- Input for this task -

*-*-*

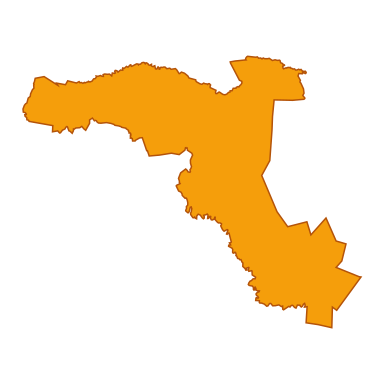 outline of El Tule, Chihuahua, Mexico
{"feature_id": "50627088B96078514401884", "entity_name": "El Tule", "entity_type": "district", "adm_level": 2, "iso_a3": "MEX", "parent_name": "Mexico", "parent_adm1": "Chihuahua", "projection": "orthographic", "projection_center": [-106.33, 27.016], "detail": "fine", "context": "isolated", "style": "filled", "palette": "amber", "viewbox_px": 384, "rotation_deg": 0, "n_neighbors": 0, "source": "geoboundaries", "source_scale": "gbopen_adm2", "svg_char_len": 5848}
<svg xmlns="http://www.w3.org/2000/svg" viewBox="0 0 384 384"><path d="M331.8,327.7L332.4,307.1L336.7,310.3L361.0,277.0L359.1,276.7L336.1,267.4L341.8,261.0L346.0,243.9L336.1,241.0L326.0,218.0L310.9,234.9L306.9,221.8L287.7,226.7L277.0,211.7L261.7,175.5L269.8,160.6L272.0,130.0L272.5,116.5L274.1,99.9L292.5,100.3L303.8,99.3L304.5,98.9L304.9,98.1L302.8,95.5L304.0,93.2L303.5,88.9L300.8,83.0L300.1,82.4L300.0,81.4L300.4,80.4L298.0,76.0L298.8,73.5L302.4,73.8L302.9,73.3L302.5,72.3L303.2,72.1L305.2,73.6L305.8,73.4L306.2,72.3L305.3,71.2L303.9,71.4L302.3,70.9L301.0,69.4L299.9,69.9L298.7,69.2L296.9,70.0L295.5,70.0L294.6,68.9L292.8,69.0L291.6,68.2L290.7,68.2L290.1,67.3L289.1,67.7L288.1,67.3L286.6,68.1L286.1,67.8L283.6,68.8L283.1,68.3L282.7,66.4L284.5,65.3L284.4,64.9L283.0,64.7L282.7,63.6L280.6,62.7L280.1,60.7L279.6,60.2L277.3,60.4L275.1,59.8L272.4,60.5L269.2,58.3L267.7,58.7L264.7,58.7L263.2,58.0L262.0,58.9L260.7,58.0L258.6,58.2L257.4,56.9L255.6,57.2L247.6,56.3L246.9,56.7L245.8,58.1L245.5,59.3L246.0,59.9L235.1,61.0L230.2,61.9L230.5,63.1L239.4,80.2L241.8,81.3L241.9,83.0L240.9,84.7L239.9,85.5L238.9,86.9L238.0,86.6L236.3,87.3L236.0,88.2L233.2,88.3L232.1,90.7L230.1,90.8L229.9,92.1L228.5,92.4L226.8,94.1L224.9,94.8L222.9,94.4L219.5,92.1L218.9,92.1L216.9,93.6L215.8,93.5L215.5,92.2L216.0,90.3L210.2,87.6L210.1,86.4L210.6,85.0L209.4,83.7L208.5,83.7L207.5,84.4L207.3,84.0L204.9,83.7L203.7,83.1L201.9,84.3L200.0,83.8L196.5,81.8L195.9,81.0L195.7,79.8L189.0,78.0L187.8,75.9L184.5,73.2L181.4,72.1L179.7,73.6L179.1,73.6L176.7,69.8L175.4,68.6L171.1,69.3L169.8,68.2L166.8,68.7L165.1,67.1L163.9,67.0L162.1,67.5L161.0,67.2L160.2,67.8L159.8,69.1L159.2,69.2L158.8,67.5L158.1,66.9L157.6,67.3L157.1,68.7L156.2,69.1L155.4,68.7L154.8,65.7L153.9,66.0L153.4,66.6L152.6,66.6L151.6,66.0L151.5,64.3L150.7,64.7L150.6,65.3L150.0,65.3L148.5,64.8L148.1,63.9L146.7,62.9L145.8,62.9L145.2,63.8L144.3,62.6L143.2,62.4L141.7,62.9L140.5,64.2L139.0,64.3L138.5,64.9L137.9,64.0L136.5,63.9L131.7,66.4L131.1,66.0L131.0,65.0L130.3,64.8L127.9,67.2L126.5,66.4L124.2,68.4L122.8,67.9L122.5,68.6L122.9,70.0L122.2,70.3L120.6,70.0L118.0,72.1L116.9,70.7L115.3,70.4L114.7,71.2L115.3,73.0L114.5,73.4L112.3,73.0L111.7,75.9L109.5,74.1L107.3,74.3L104.7,74.0L103.1,74.6L103.4,76.4L102.1,76.3L100.4,75.5L98.0,76.3L96.1,76.0L96.4,77.1L95.2,78.6L93.6,78.9L92.1,81.1L89.9,82.0L88.4,81.3L88.0,82.0L87.2,82.0L85.0,82.9L84.4,82.4L82.9,83.3L81.4,82.5L80.0,82.8L79.1,81.6L76.4,83.0L67.7,80.8L65.5,84.7L56.6,83.1L57.8,85.3L44.1,76.6L35.2,78.3L34.4,81.8L33.6,83.6L34.0,84.6L33.7,85.0L33.9,88.2L32.5,89.6L30.6,93.8L30.2,96.5L28.2,98.1L26.9,103.0L25.6,103.8L24.4,105.3L23.0,109.0L23.3,112.1L25.2,112.6L26.4,114.1L26.2,114.6L24.8,114.7L25.1,116.3L26.7,117.6L26.9,119.8L28.5,120.2L29.1,121.4L52.8,125.6L52.5,131.8L57.7,130.9L59.6,133.0L60.5,132.8L62.4,130.2L64.9,129.0L65.8,127.3L66.9,126.5L67.4,126.8L68.9,130.8L70.1,131.3L72.2,133.3L73.4,130.8L73.5,129.0L74.2,129.2L75.8,128.0L79.8,127.7L81.8,126.4L83.9,128.9L85.7,130.3L89.6,123.3L89.6,119.9L92.4,118.1L94.4,120.8L95.3,120.4L96.3,120.7L97.1,122.0L98.4,123.0L100.8,123.2L106.5,122.6L111.0,123.4L113.9,124.4L114.9,125.3L118.6,125.9L121.1,126.7L121.7,127.3L125.9,128.2L126.1,128.7L128.5,130.4L128.5,131.4L129.2,132.3L129.0,132.9L130.3,133.1L130.3,133.6L130.7,133.8L130.9,134.9L130.5,134.9L130.3,136.2L131.0,137.6L130.4,137.6L130.3,138.1L132.3,138.6L132.6,141.0L135.1,141.0L135.9,140.0L139.7,137.9L142.3,137.7L146.7,150.7L147.4,150.7L149.2,156.0L159.4,155.1L171.4,153.2L179.2,154.6L184.9,150.2L185.5,147.7L186.1,147.6L186.8,148.4L187.2,148.2L187.4,150.2L191.8,153.2L192.6,155.1L190.4,160.0L190.5,163.3L191.5,166.6L190.9,168.5L190.0,169.7L190.4,171.7L189.9,172.3L187.9,171.8L187.4,170.6L185.7,169.0L180.6,172.9L178.5,178.4L179.4,181.1L179.3,182.4L180.1,183.6L176.6,185.3L176.2,185.9L178.6,191.0L180.9,192.1L182.0,193.8L182.3,195.5L185.1,198.3L185.9,198.0L186.5,198.3L187.2,200.1L187.8,202.8L187.7,205.2L186.4,206.5L186.5,208.5L185.7,210.4L185.8,211.0L187.7,212.7L188.4,212.7L189.1,211.7L190.3,207.2L191.2,206.9L191.8,208.7L191.2,211.9L190.6,213.2L190.7,214.6L192.9,217.7L193.9,217.8L194.7,217.1L195.3,218.1L196.6,218.8L196.8,215.9L198.2,214.2L200.3,215.1L202.2,217.8L203.4,218.8L204.1,218.3L204.3,216.8L203.6,215.3L206.4,214.6L207.1,214.0L208.0,215.0L207.6,218.5L208.4,218.4L209.2,216.5L210.6,216.4L210.8,216.9L210.1,217.6L211.3,219.8L212.2,220.0L213.7,219.4L214.5,218.5L214.7,217.3L215.2,217.3L215.0,219.5L217.1,221.9L218.3,222.9L220.0,222.9L221.5,223.7L221.4,224.9L220.8,225.5L220.9,226.3L222.6,229.7L223.5,230.7L224.1,231.2L227.1,229.6L227.7,229.8L227.9,230.4L226.5,234.0L227.1,234.3L228.3,233.1L229.0,233.1L231.3,242.0L231.0,242.5L229.4,242.9L230.6,244.9L228.7,245.2L228.6,246.3L232.0,248.2L232.7,249.4L232.6,252.2L232.9,252.9L233.8,253.2L234.9,252.2L235.5,252.4L236.2,254.4L235.9,255.6L236.7,256.1L237.6,258.4L239.1,258.8L239.9,259.8L241.0,259.6L242.0,262.1L242.9,263.0L242.8,266.5L245.0,268.5L245.9,270.2L246.8,270.0L246.3,268.2L248.7,267.4L248.9,267.7L248.3,270.0L248.8,271.3L251.7,270.7L252.0,271.1L252.2,274.9L255.6,277.2L255.1,278.8L253.1,278.8L251.4,280.6L250.1,281.1L248.9,282.8L248.3,284.5L249.1,285.4L252.5,286.1L253.6,287.9L253.3,289.0L253.8,290.0L254.7,289.9L254.7,287.5L255.1,287.1L255.9,288.4L256.1,290.1L257.5,290.8L259.4,290.9L259.2,291.6L257.0,292.7L256.0,294.0L256.4,295.2L257.9,296.4L258.5,297.6L257.9,298.2L256.5,297.6L256.0,298.0L255.7,300.5L259.4,300.7L259.3,302.4L259.7,303.0L261.7,303.1L264.3,304.1L266.7,306.2L267.9,305.9L269.5,303.6L270.2,303.4L270.9,303.6L272.7,305.8L275.3,305.7L278.9,304.9L281.4,306.6L282.6,306.1L282.8,309.3L283.6,309.8L288.7,306.4L290.0,307.0L290.4,306.2L292.1,305.2L293.0,305.6L294.5,307.4L296.0,308.1L297.4,305.1L300.0,305.2L300.4,306.3L301.3,307.0L302.6,306.0L303.4,304.2L304.6,303.4L305.2,305.4L304.5,307.1L307.1,306.7L306.1,322.8L318.1,324.6L331.8,327.7Z" fill="#f59e0b" stroke="#b45309" stroke-width="1.5"/></svg>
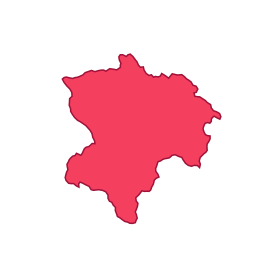 Viçosa, Minas Gerais, Brazil (Equal Earth projection), rotated 142°
{"feature_id": "56859067B7255025326359", "entity_name": "Viçosa", "entity_type": "district", "adm_level": 2, "iso_a3": "BRA", "parent_name": "Brazil", "parent_adm1": "Minas Gerais", "projection": "equal_earth", "projection_center": [-42.883, -20.747], "detail": "fine", "context": "isolated", "style": "filled", "palette": "rose", "viewbox_px": 256, "rotation_deg": 142, "n_neighbors": 0, "source": "geoboundaries", "source_scale": "gbopen_adm2", "svg_char_len": 2666}
<svg xmlns="http://www.w3.org/2000/svg" viewBox="0 0 256 256"><g transform="rotate(142 128 128)"><path d="M208.1,127.5L209.1,124.8L208.8,121.0L207.1,119.2L205.1,117.7L204.3,114.1L203.1,111.6L201.2,114.4L199.1,114.9L197.7,112.5L196.3,109.3L194.6,106.0L195.0,102.1L193.5,100.1L191.6,99.0L189.2,97.5L186.5,94.6L184.8,91.4L185.1,87.4L187.1,84.8L187.7,81.7L186.5,79.5L187.1,76.4L186.8,73.1L188.8,70.8L189.7,67.9L190.8,64.8L189.7,62.2L188.9,59.1L188.0,56.2L186.3,54.2L185.2,51.8L183.1,50.0L180.5,48.9L178.4,50.3L176.3,51.2L174.9,54.2L173.9,57.4L171.4,58.8L168.6,60.6L166.5,62.6L166.5,65.4L164.8,68.3L161.0,68.6L157.9,69.3L155.8,70.0L154.4,68.2L152.0,66.5L150.4,65.1L148.4,65.1L145.6,66.9L142.5,68.2L139.4,70.7L136.6,71.0L133.8,70.3L132.9,73.3L132.8,76.7L131.1,79.1L128.8,80.4L127.0,81.7L125.1,83.0L122.7,82.0L120.2,81.9L118.2,81.3L116.2,80.2L113.7,79.0L110.1,79.3L107.3,77.9L105.5,74.3L103.7,71.7L104.2,68.9L104.4,64.7L103.5,61.5L101.6,58.8L99.0,57.9L96.4,55.7L96.0,52.7L93.3,54.9L92.2,58.1L89.3,60.3L86.4,60.7L83.9,61.0L81.8,60.9L79.4,61.6L77.3,64.7L75.6,66.6L72.4,67.7L70.0,68.9L68.2,71.2L70.0,73.0L71.1,75.1L70.5,78.3L69.3,81.3L66.9,83.0L64.3,84.2L62.0,83.3L60.5,81.4L58.3,81.9L56.9,83.6L55.0,84.3L52.9,84.3L51.6,81.2L50.2,78.4L47.9,79.7L46.9,83.0L48.2,86.2L50.0,89.0L50.0,92.5L48.5,95.5L49.9,99.4L50.1,102.0L51.2,105.1L52.3,108.4L53.9,109.8L55.8,111.8L54.4,115.0L52.3,114.1L49.0,115.7L48.6,119.0L50.5,121.8L49.9,125.4L50.7,128.3L51.6,130.7L51.9,133.6L52.8,137.0L54.8,138.2L56.6,139.5L58.4,141.8L59.8,143.5L62.4,142.9L65.3,142.3L66.0,145.0L66.9,147.6L67.9,150.2L70.6,149.0L73.0,149.8L74.7,151.8L76.6,152.3L76.8,155.5L79.2,156.6L80.1,159.9L79.7,163.7L78.3,166.7L80.8,168.2L81.1,171.0L80.2,174.4L80.2,178.4L80.1,181.3L80.8,184.9L83.0,185.7L85.3,185.4L87.1,189.0L89.0,190.5L91.3,189.8L93.0,186.9L93.7,183.4L95.4,182.2L96.7,180.5L98.7,180.6L101.0,180.7L103.4,183.4L105.9,186.0L108.5,186.2L110.5,186.4L111.5,188.6L113.3,190.0L116.4,191.6L119.4,192.8L121.3,195.8L124.8,197.0L127.7,198.0L131.0,197.6L134.2,198.4L136.8,199.2L138.8,200.4L141.1,201.1L143.3,203.6L145.1,206.0L147.2,207.1L149.6,207.0L150.3,203.3L150.3,198.7L149.8,194.5L150.4,190.6L152.6,187.4L155.9,187.1L157.9,184.8L160.4,182.0L161.3,178.7L163.0,176.2L163.4,172.9L163.6,169.1L163.0,165.1L161.7,162.2L160.6,158.7L159.7,155.8L159.5,152.4L159.3,149.5L159.8,145.8L161.5,142.3L162.3,138.3L163.7,136.0L165.8,137.9L168.0,137.6L170.4,137.5L172.7,138.6L175.0,138.6L177.0,137.6L179.4,136.3L181.9,135.5L183.0,137.6L184.2,139.8L186.6,138.9L189.0,139.9L192.0,139.6L193.8,139.2L195.7,138.1L198.4,137.0L199.9,134.5L201.0,132.2L203.6,131.0L206.2,129.1L208.1,127.5Z" fill="#f43f5e" stroke="#9f1239" stroke-width="1.5"/></g></svg>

*-*-*

- Exercise details -
Show every line in the listing above that contains the word "isolated", treating uppercase and lowercase as distinct.

- Complete output -
{"feature_id": "50627088B96078514401884", "entity_name": "El Tule", "entity_type": "district", "adm_level": 2, "iso_a3": "MEX", "parent_name": "Mexico", "parent_adm1": "Chihuahua", "projection": "orthographic", "projection_center": [-106.33, 27.016], "detail": "fine", "context": "isolated", "style": "filled", "palette": "amber", "viewbox_px": 384, "rotation_deg": 0, "n_neighbors": 0, "source": "geoboundaries", "source_scale": "gbopen_adm2", "svg_char_len": 5848}
{"feature_id": "56859067B7255025326359", "entity_name": "Viçosa", "entity_type": "district", "adm_level": 2, "iso_a3": "BRA", "parent_name": "Brazil", "parent_adm1": "Minas Gerais", "projection": "equal_earth", "projection_center": [-42.883, -20.747], "detail": "fine", "context": "isolated", "style": "filled", "palette": "rose", "viewbox_px": 256, "rotation_deg": 142, "n_neighbors": 0, "source": "geoboundaries", "source_scale": "gbopen_adm2", "svg_char_len": 2666}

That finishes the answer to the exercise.